Mit dieser Bodenständigkeit kokettiert Schwartze gern: „Ihr kennt mich, ich bin ein klassischer Malocher. Ich habe keine Nebenjobs und will auch keine“, betont der gelernte Industriemechaniker. Folglich lehnt er auch den Neubau der viel diskutiertenICE-Trasse Bielefeld-Hannoverdurch die Region ab und spricht sich für die Ertüchtigung der bestehenden Strecke aus. Die Bahn müsse zurück in die Fläche, „ein eigenes S-Bahn-Netz auf der jetzigen Trasse zwischen Gütersloh und Minden mit zusätzlichen Haltepunkten“, schlägt er vor, um Pendler zum Umsteigen zu bewegen oder Studenten die Möglichkeit zu eröffnen, aus Kostengründen vom Heimatort aus zur Uni zu fahren. „Das ist besser für die Mobilitätswende und das Klima als wenn ein Investment-Banker zwischen Düsseldorf und Berlin im ICE ein paar Minuten einspart“, meint Schwartze mit Blick auf die Trassenpläne der Bahn.

​Als wegweisenden Klimaschutzbeitrag regt Schwartze an, ein Bundesprojekt zur Produktion von „grünem“ Wasserstoff als Energieträger nach OWL zu holen. Daran sollten sich Stadtwerke und Unternehmen beteiligen. „Die Wasserstoffstrategie des Bundes ermöglicht eine Finanzierung.“ Standort könne eventuell das Gaskraftwerk in Kirchlengern sein. „Auch wenn es nicht mehr am Netz ist, es gibt dafür eine Genehmigung und die lässt man nicht verfallen.“ In diesem Zusammenhang verweist Schwartze auf 40 Millionen Euro Fördergelder, die in der aktuellen Wahlperiode vom Bund in den Kreis geflossen seien.

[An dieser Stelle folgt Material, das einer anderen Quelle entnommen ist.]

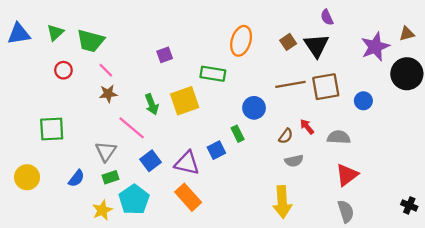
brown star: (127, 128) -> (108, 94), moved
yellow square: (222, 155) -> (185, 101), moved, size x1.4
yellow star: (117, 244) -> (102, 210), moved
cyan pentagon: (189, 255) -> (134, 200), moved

Er wolle sich für weitere Projekte stark machen, sagt Schwartze und kündigt an: „Ab Montag ist Wahlkampf!“

Kommentar von Bernd Bexte

Während die SPD auf Bundesebene den Nimbus einer „Volkspartei“ verloren hat, scheint für die Genossen im Kreis Herford die Sonne. Seit der Kommunalwahl stellen sie sieben von neun Bürgermeister/innen, den Landrat und die stärkste Kreistagsfraktion. Was macht die SPD hier besser? Wer am Samstag bei der Wahlkonferenz zuhörte, konnte eine Ahnung bekommen: Bodenständig, uneitel, ohne gespreizte Gender-Debatten oder andere verquere Trendthemen abseits der Wählerbasis präsentierten sich Kandidat und Partei. Die Frage ist, was Schwartze nach einem Wahlerfolg noch bewirken könnte. „Eine erneute Groko will hier wohl niemand“, blickte er ins Rund. Laut Umfragen bliebe aktuell nur die Opposition. Und die ist, siehe Franz Müntefering, bekanntlich „Mist“.